The question of how he will deal with 142 (out of 533) of his children that started a class action lawsuit is answered in the very beginning of this movie. And from there it takes the audience on an emotional, funny, and profound journey that could be described as the ultimate movie experience. You know the feeling that you get when a movie evokes all of your emotions, and when it actually lands? This is that kind of a movie; Love, frustration, family, great jokes and characters, and very serious dialogue at times.
It is almost too difficult to explain what makes “Starbuck” so great without spoiling it, but the main thing is that everything just works so well. The acting is really good and realistic to the point that you really stay connected to each of the characters. And let me tell you, there are many different characters that add to this story. Moreover, It’s not easy to develop so many different characters and make them realistic. And this is of course mainly thanks to the amazing script, and the actors that delivered the dialogue. However, this is not everything because the director also managed to capture all of the essential moments within each scene. At times the camera shot can be described as iconic because of the angle and set design. At other times it is your standard comedy dialogue and simplicity that establishes the mood. I would say that there are many different styles within this movie, and they are all being successfully used at the right moment.
However, the main accomplishment might be that David Wozniak as a character is very likeable. This is because he is sincere. Yes, he has some issues, but at the end of the day he is a good guy that still tries to find his way in life. I guess there is no real antagonist in this movie except for the people that try to force David to pay back his debt. This movie is also not meant to have a clear cut perspective on certain issues.

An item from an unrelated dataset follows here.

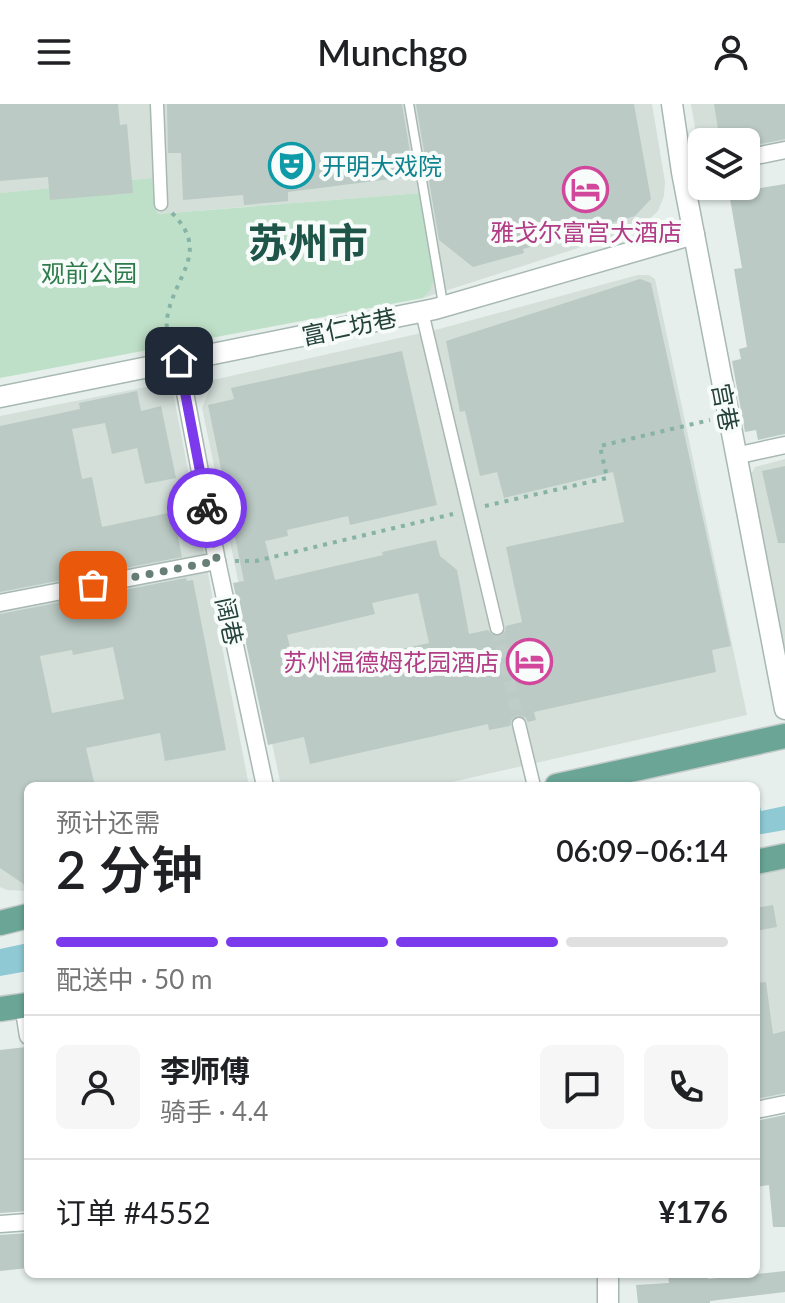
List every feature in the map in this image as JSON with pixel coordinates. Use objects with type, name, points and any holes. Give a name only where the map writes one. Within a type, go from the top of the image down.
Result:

It is all about the human experience. Or rather, David’s human experience in which he tries to find a balance between his girlfriend, and his ‘new’ family. Additionally, “choices” is the essential word within this entire story because it propels the multiple narratives that are being covered. One could even go as far as to say that there is not a classic protagonist because the focus is often on one of the 142 children. In such scenes David is merely an observer and doesn’t want to interfere. At other times he does interfere and becomes the protagonist again. It is almost like a protagonist dance between David, and his 142 children.

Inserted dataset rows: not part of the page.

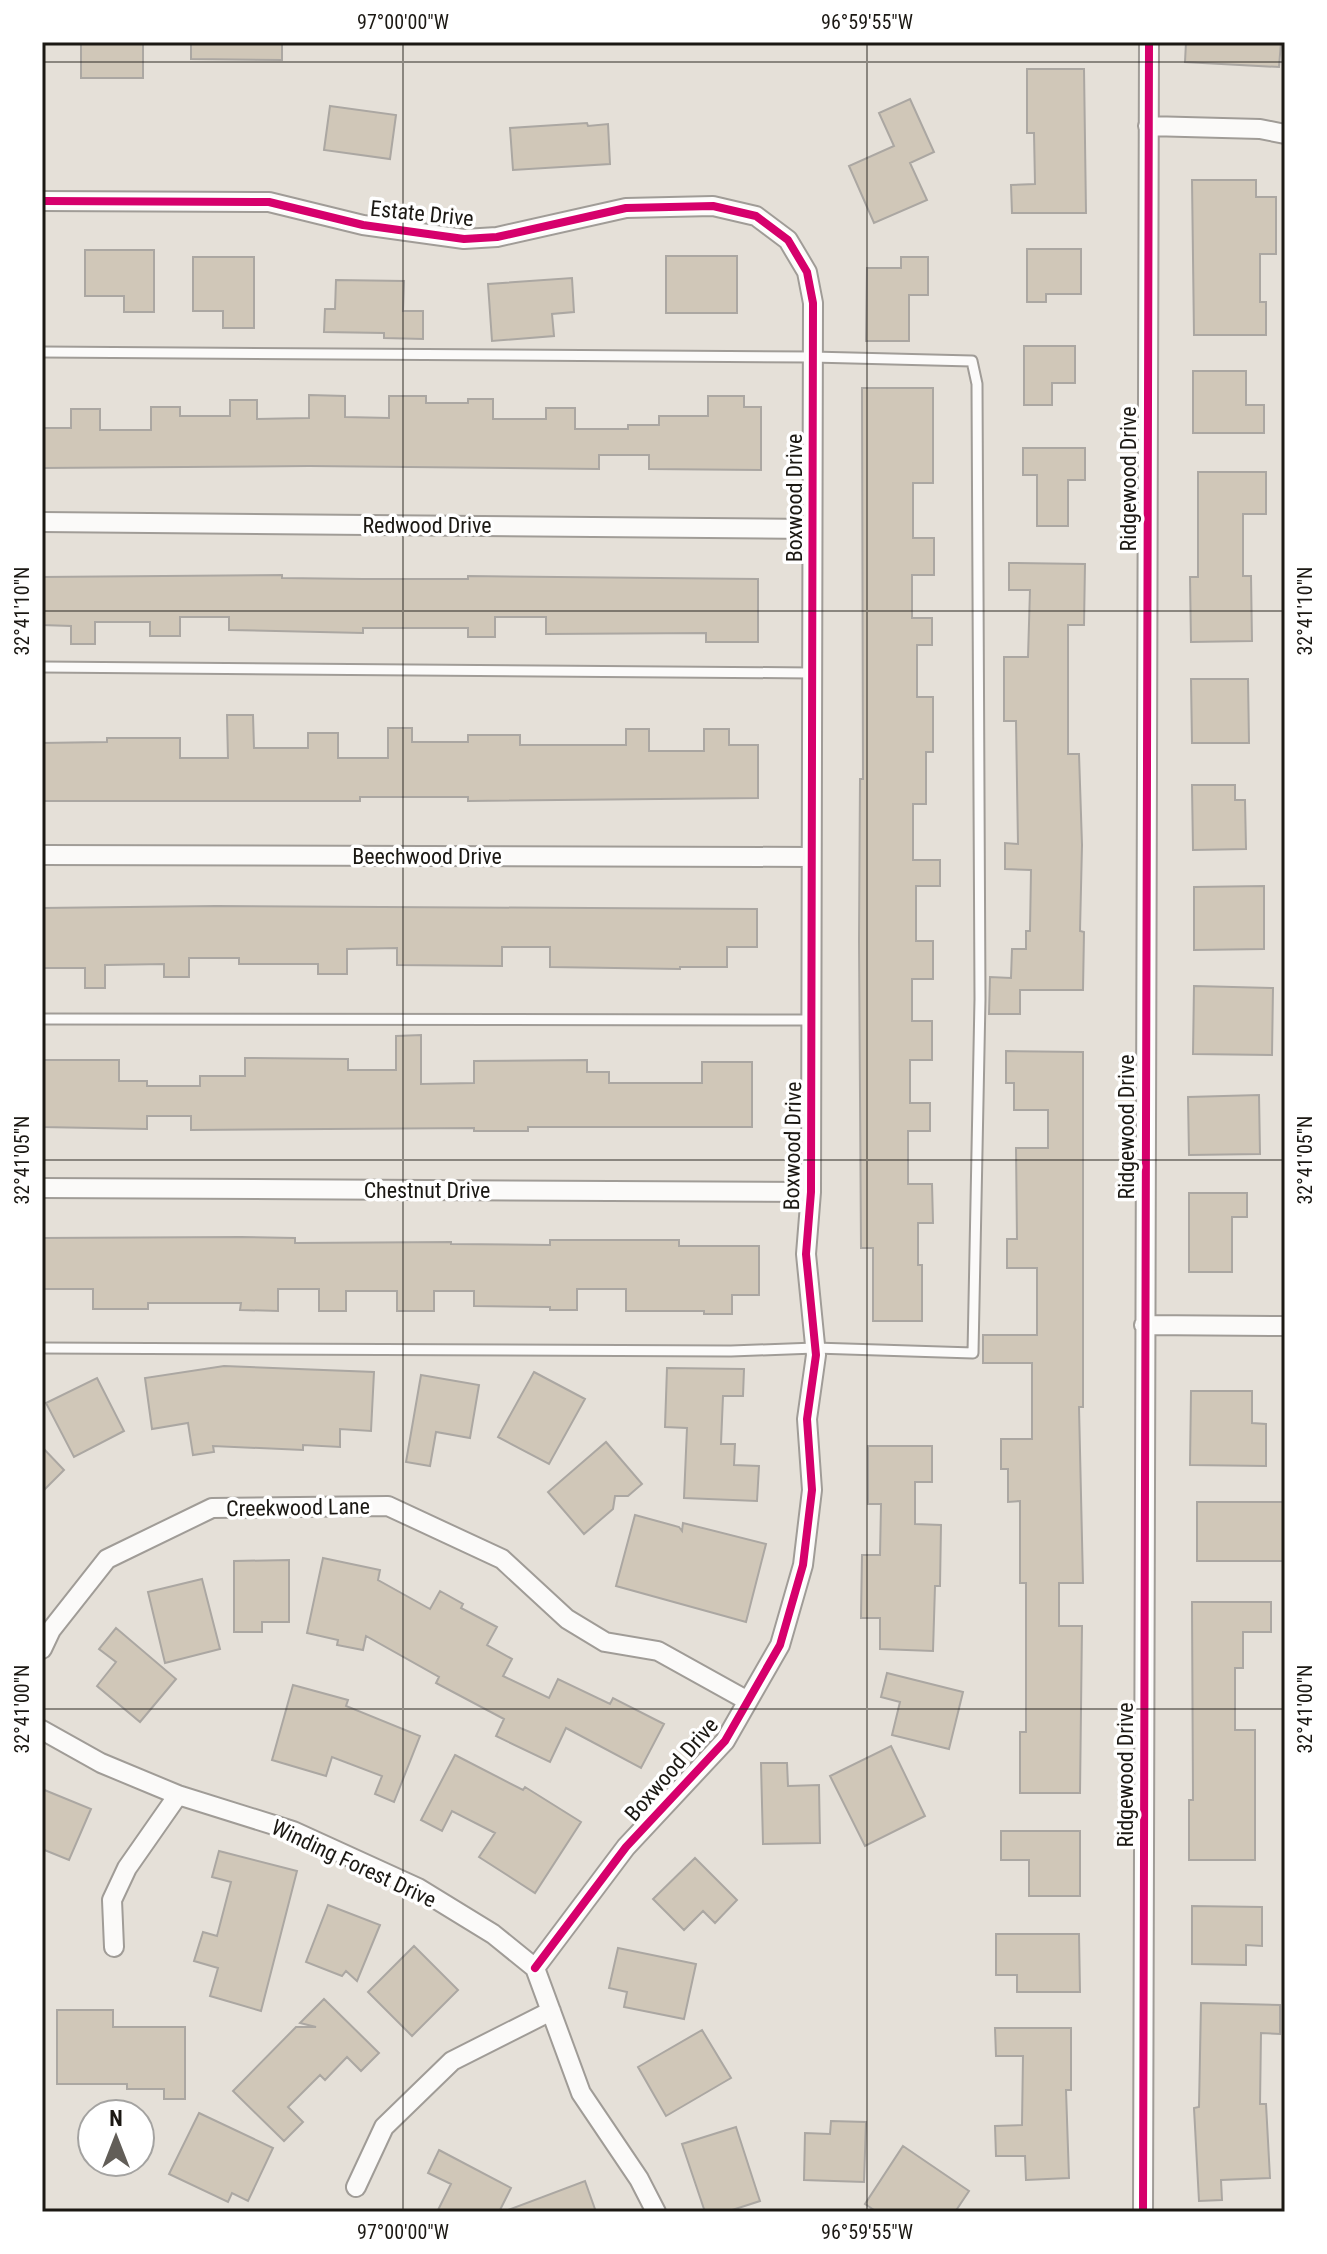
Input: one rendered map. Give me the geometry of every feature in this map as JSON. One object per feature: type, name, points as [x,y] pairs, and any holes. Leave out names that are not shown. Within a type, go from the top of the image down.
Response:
[{"type":"street","name":"Ridgewood Drive","points":[[1143,2212],[1149,42]]},
{"type":"street","points":[[1148,126],[1260,129],[1285,134]]},
{"type":"street","name":"Estate Drive","points":[[42,201],[269,202],[363,225],[464,239],[497,237],[626,208],[713,206],[756,216],[788,240]]},
{"type":"street","name":"Boxwood Drive","points":[[535,1968],[626,1847],[725,1741],[780,1645],[803,1565],[812,1490],[807,1419],[815,1348],[806,1254],[811,1192],[813,303],[807,272],[788,240]]},
{"type":"street","name":"Redwood Drive","points":[[42,522],[811,529]]},
{"type":"street","name":"Beechwood Drive","points":[[42,855],[811,857]]},
{"type":"street","name":"Chestnut Drive","points":[[42,1188],[811,1192]]},
{"type":"street","points":[[1144,1325],[1285,1326]]},
{"type":"street","name":"Creekwood Lane","points":[[42,1649],[51,1630],[107,1559],[212,1508],[388,1506],[502,1559],[567,1619],[605,1642],[658,1651],[748,1701]]},
{"type":"street","name":"Winding Forest Drive","points":[[42,1730],[101,1763],[178,1795],[293,1831],[418,1888],[493,1934],[535,1968]]},
{"type":"street","points":[[114,1947],[112,1900],[127,1868],[178,1795]]},
{"type":"street","points":[[535,1968],[581,2093],[639,2179],[656,2212]]},
{"type":"street","points":[[356,2187],[384,2127],[452,2061],[551,2011]]},
{"type":"lane","points":[[42,352],[812,357],[972,361],[977,384],[980,968],[973,1353],[815,1348],[731,1351],[42,1348]]},
{"type":"lane","points":[[42,667],[811,673]]},
{"type":"lane","points":[[42,1019],[811,1020]]},
{"type":"building","points":[[81,42],[143,42],[143,78],[81,78]]},
{"type":"building","points":[[191,42],[282,42],[282,60],[191,59]]},
{"type":"building","points":[[1186,42],[1281,42],[1279,67],[1185,62]]},
{"type":"building","points":[[1027,69],[1084,69],[1086,213],[1012,213],[1011,185],[1035,184],[1034,133],[1027,133]]},
{"type":"building","points":[[910,99],[934,152],[910,163],[927,200],[874,223],[849,166],[894,146],[879,113]]},
{"type":"building","points":[[330,106],[396,115],[390,159],[324,150]]},
{"type":"building","points":[[587,123],[588,126],[608,124],[610,164],[513,170],[510,128]]},
{"type":"building","points":[[1192,180],[1256,180],[1256,197],[1276,197],[1276,254],[1260,254],[1260,302],[1266,302],[1266,335],[1194,335]]},
{"type":"building","points":[[1027,249],[1081,249],[1081,294],[1046,294],[1046,302],[1027,302]]},
{"type":"building","points":[[85,250],[154,250],[154,312],[124,312],[124,296],[85,296]]},
{"type":"building","points":[[666,256],[737,256],[737,313],[666,313]]},
{"type":"building","points":[[193,257],[254,257],[254,328],[223,328],[223,311],[193,311]]},
{"type":"building","points":[[901,257],[928,257],[928,295],[909,295],[909,341],[866,341],[867,268],[901,268]]},
{"type":"building","points":[[572,278],[574,312],[552,314],[554,336],[492,341],[488,284]]},
{"type":"building","points":[[336,280],[404,281],[403,311],[423,311],[423,339],[384,338],[384,333],[324,332],[325,309],[335,309]]},
{"type":"building","points":[[1024,346],[1075,346],[1075,383],[1052,383],[1052,405],[1024,405]]},
{"type":"building","points":[[1193,371],[1246,371],[1246,405],[1264,405],[1264,433],[1193,433]]},
{"type":"building","points":[[862,388],[933,388],[933,483],[913,483],[913,538],[934,538],[934,575],[912,575],[912,618],[932,618],[932,645],[917,645],[917,697],[933,697],[933,752],[926,752],[926,804],[913,804],[913,860],[940,860],[940,886],[916,886],[916,941],[933,941],[933,979],[912,979],[912,1021],[932,1021],[932,1060],[910,1060],[910,1103],[930,1103],[930,1131],[908,1131],[908,1184],[932,1184],[933,1223],[918,1223],[922,1321],[873,1321],[873,1248],[861,1248]]},
{"type":"building","points":[[309,395],[345,396],[345,417],[389,418],[389,396],[426,396],[426,403],[468,403],[468,399],[493,399],[493,419],[546,419],[546,408],[575,408],[575,429],[628,429],[628,425],[659,425],[659,416],[708,416],[708,396],[744,396],[744,407],[761,407],[761,470],[649,469],[649,455],[599,455],[599,469],[309,466],[42,468],[42,428],[71,428],[71,409],[100,409],[100,430],[151,430],[151,407],[180,407],[180,416],[230,416],[230,400],[257,400],[257,419],[309,418]]},
{"type":"building","points":[[1023,448],[1085,448],[1085,480],[1068,480],[1068,526],[1037,526],[1037,475],[1023,475]]},
{"type":"building","points":[[1198,472],[1266,472],[1266,514],[1243,514],[1243,576],[1251,576],[1252,641],[1191,642],[1190,577],[1198,577]]},
{"type":"building","points":[[1009,563],[1085,564],[1084,625],[1068,625],[1068,754],[1079,754],[1083,990],[1020,990],[1020,1014],[989,1014],[990,977],[1011,978],[1012,949],[1026,949],[1026,931],[1030,931],[1031,870],[1005,869],[1005,843],[1018,844],[1016,721],[1004,721],[1004,657],[1028,657],[1030,590],[1009,590]]},
{"type":"building","points":[[282,575],[282,578],[363,579],[468,579],[468,576],[758,579],[758,642],[706,642],[706,633],[546,634],[546,617],[495,617],[495,637],[468,637],[468,628],[363,628],[363,633],[229,630],[229,617],[180,617],[180,636],[150,636],[150,622],[95,622],[95,644],[71,644],[71,626],[42,625],[42,577]]},
{"type":"building","points":[[1191,679],[1248,679],[1249,743],[1192,743]]},
{"type":"building","points":[[227,715],[253,715],[254,748],[308,748],[308,733],[338,733],[338,758],[388,758],[388,728],[412,728],[412,742],[468,742],[468,735],[520,735],[520,745],[626,745],[626,729],[649,729],[649,751],[704,751],[704,729],[729,729],[729,745],[758,745],[758,798],[468,801],[468,797],[360,797],[360,801],[42,801],[42,743],[107,742],[107,738],[180,738],[180,758],[228,758]]},
{"type":"building","points":[[1192,785],[1235,785],[1235,800],[1245,800],[1246,849],[1193,850]]},
{"type":"building","points":[[1264,886],[1264,949],[1194,950],[1194,887]]},
{"type":"building","points":[[42,908],[757,909],[757,947],[727,947],[727,967],[680,969],[550,967],[550,947],[502,947],[502,966],[397,965],[397,948],[347,949],[347,974],[318,974],[318,964],[239,964],[239,958],[189,958],[189,977],[164,977],[164,964],[105,965],[105,988],[85,988],[85,968],[42,968]]},
{"type":"building","points":[[1194,986],[1273,988],[1272,1055],[1193,1054]]},
{"type":"building","points":[[421,1035],[421,1084],[474,1083],[474,1061],[587,1060],[587,1072],[609,1072],[609,1083],[702,1083],[702,1062],[752,1062],[752,1127],[528,1127],[528,1131],[474,1131],[474,1128],[191,1130],[191,1116],[147,1116],[147,1129],[42,1127],[42,1060],[119,1060],[119,1081],[147,1081],[147,1086],[200,1086],[200,1076],[245,1076],[245,1058],[348,1059],[348,1070],[396,1070],[396,1036]]},
{"type":"building","points":[[1006,1051],[1083,1052],[1083,1407],[1079,1407],[1083,1583],[1059,1583],[1059,1626],[1082,1626],[1080,1793],[1020,1793],[1020,1732],[1026,1732],[1026,1583],[1020,1583],[1020,1501],[1008,1502],[1008,1469],[1001,1469],[1001,1439],[1032,1439],[1032,1363],[983,1363],[983,1335],[1037,1335],[1037,1268],[1007,1268],[1007,1239],[1017,1239],[1016,1148],[1048,1148],[1048,1110],[1014,1110],[1014,1083],[1006,1083]]},
{"type":"building","points":[[1259,1095],[1260,1154],[1189,1155],[1188,1097]]},
{"type":"building","points":[[1189,1193],[1247,1193],[1247,1217],[1232,1217],[1232,1272],[1189,1272]]},
{"type":"building","points":[[42,1238],[295,1238],[295,1243],[550,1245],[550,1240],[679,1240],[679,1246],[759,1246],[759,1295],[732,1295],[732,1314],[704,1314],[704,1311],[626,1311],[626,1289],[577,1289],[577,1310],[474,1306],[474,1291],[434,1291],[434,1311],[397,1311],[397,1291],[346,1291],[346,1311],[319,1311],[319,1289],[278,1289],[278,1311],[240,1310],[241,1303],[148,1303],[148,1309],[93,1309],[93,1289],[42,1289]]},
{"type":"building","points":[[224,1366],[374,1372],[371,1431],[340,1429],[340,1447],[303,1445],[303,1450],[213,1446],[214,1452],[193,1455],[188,1423],[152,1429],[145,1378]]},
{"type":"building","points":[[667,1368],[744,1369],[743,1396],[723,1396],[721,1444],[735,1444],[734,1465],[759,1466],[757,1501],[684,1498],[687,1428],[665,1427]]},
{"type":"building","points":[[534,1372],[585,1399],[549,1464],[498,1437]]},
{"type":"building","points":[[421,1375],[479,1385],[470,1438],[436,1432],[430,1466],[406,1462]]},
{"type":"building","points":[[97,1378],[124,1431],[74,1457],[46,1403]]},
{"type":"building","points":[[1191,1391],[1252,1391],[1252,1423],[1266,1424],[1266,1466],[1190,1465]]},
{"type":"building","points":[[606,1442],[642,1484],[628,1496],[615,1496],[613,1509],[584,1534],[548,1492]]},
{"type":"building","points":[[868,1446],[932,1446],[932,1482],[915,1482],[915,1524],[941,1525],[940,1586],[935,1586],[933,1651],[880,1649],[880,1618],[861,1618],[862,1555],[880,1555],[881,1504],[868,1504]]},
{"type":"building","points":[[42,1447],[64,1470],[42,1492]]},
{"type":"building","points":[[1197,1502],[1285,1502],[1285,1561],[1197,1561]]},
{"type":"building","points":[[635,1515],[679,1527],[682,1531],[683,1523],[766,1544],[746,1622],[616,1586]]},
{"type":"building","points":[[323,1558],[380,1570],[378,1580],[430,1609],[440,1591],[463,1604],[461,1608],[497,1627],[487,1645],[512,1659],[503,1676],[549,1698],[558,1679],[610,1704],[613,1698],[664,1724],[641,1768],[566,1728],[550,1762],[496,1736],[504,1719],[436,1683],[439,1677],[366,1636],[363,1650],[337,1645],[338,1640],[307,1633]]},
{"type":"building","points":[[289,1560],[289,1622],[262,1622],[262,1632],[234,1632],[234,1561]]},
{"type":"building","points":[[202,1579],[220,1649],[165,1663],[148,1592]]},
{"type":"building","points":[[1192,1602],[1271,1602],[1271,1632],[1243,1632],[1243,1668],[1235,1668],[1235,1730],[1255,1730],[1255,1860],[1189,1860],[1189,1800],[1193,1800]]},
{"type":"building","points":[[116,1628],[176,1679],[140,1722],[97,1686],[116,1662],[99,1649]]},
{"type":"building","points":[[887,1673],[963,1692],[949,1749],[892,1735],[900,1702],[881,1697]]},
{"type":"building","points":[[293,1685],[348,1700],[346,1706],[420,1736],[394,1802],[375,1794],[382,1776],[332,1757],[326,1776],[272,1760]]},
{"type":"building","points":[[891,1746],[925,1816],[865,1846],[830,1776]]},
{"type":"building","points":[[455,1755],[523,1790],[525,1787],[581,1822],[535,1893],[479,1857],[495,1833],[452,1811],[442,1831],[421,1820]]},
{"type":"building","points":[[761,1763],[787,1763],[788,1786],[819,1785],[820,1843],[763,1844]]},
{"type":"building","points":[[42,1789],[91,1809],[69,1860],[42,1849]]},
{"type":"building","points":[[1001,1831],[1080,1831],[1080,1896],[1029,1896],[1029,1860],[1001,1860]]},
{"type":"building","points":[[219,1851],[297,1871],[261,2011],[210,1996],[218,1968],[194,1961],[203,1932],[217,1936],[231,1882],[212,1877]]},
{"type":"building","points":[[695,1858],[737,1900],[715,1923],[703,1911],[684,1930],[653,1899]]},
{"type":"building","points":[[328,1905],[380,1925],[357,1981],[346,1971],[342,1976],[306,1962]]},
{"type":"building","points":[[1192,1906],[1262,1907],[1262,1946],[1246,1945],[1246,1965],[1192,1964]]},
{"type":"building","points":[[996,1934],[1079,1934],[1080,1992],[1017,1992],[1017,1975],[996,1975]]},
{"type":"building","points":[[414,1946],[458,1990],[412,2036],[368,1992]]},
{"type":"building","points":[[618,1948],[696,1964],[684,2019],[624,2007],[627,1992],[609,1988]]},
{"type":"building","points":[[324,1999],[379,2053],[361,2071],[347,2057],[325,2080],[320,2075],[288,2107],[303,2122],[284,2141],[233,2091],[296,2027],[316,2027],[300,2023]]},
{"type":"building","points":[[1201,2003],[1280,2005],[1280,2034],[1261,2033],[1260,2104],[1266,2104],[1270,2178],[1221,2180],[1222,2200],[1199,2201],[1194,2108],[1199,2107]]},
{"type":"building","points":[[57,2010],[113,2010],[113,2027],[185,2027],[185,2099],[164,2099],[164,2089],[127,2089],[127,2084],[57,2084]]},
{"type":"building","points":[[995,2028],[1071,2028],[1071,2090],[1066,2090],[1069,2178],[1026,2180],[1025,2156],[996,2156],[995,2126],[1022,2125],[1023,2056],[996,2056]]},
{"type":"building","points":[[702,2030],[731,2078],[666,2116],[638,2067]]},
{"type":"building","points":[[199,2113],[273,2148],[248,2201],[232,2193],[228,2202],[169,2174]]},
{"type":"building","points":[[831,2121],[866,2122],[864,2182],[804,2180],[805,2133],[830,2134]]},
{"type":"building","points":[[736,2127],[760,2201],[726,2212],[705,2212],[682,2144]]},
{"type":"building","points":[[903,2146],[969,2191],[955,2212],[877,2212],[865,2204]]},
{"type":"building","points":[[439,2150],[511,2188],[499,2212],[437,2212],[451,2184],[428,2173]]},
{"type":"building","points":[[585,2181],[596,2212],[508,2212],[508,2210]]},
{"type":"cycle path","points":[[1143,2212],[1149,42]]},
{"type":"cycle path","points":[[42,201],[269,202],[363,225],[464,239],[497,237],[626,208],[713,206],[756,216],[788,240],[807,272],[813,303],[811,1192],[806,1254],[816,1355],[807,1419],[812,1490],[803,1565],[780,1645],[725,1741],[626,1847],[535,1968]]}]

Is there something critical to say about this movie? Not really, but I can tell you why this movie will never be considered one of the all time greatest comedy movies ever made. The reason is a very sad one; his film is French-Canadian, and the English speaking audience often doesn’t like French-Canadian movies. Alternatively, “Starbuck ” didn’t get enough media attention, but we all know that the audience prefers English over French-Canadian. It is what it is, but a lot of people are missing out on great films because they refuse to watch a foreign language movie. However, this specific topic might be worth discussing in a separate article or column. Just go and watch it somewhere.
Director: Ken Scott. Writers: Ken Scott, Martin Petit.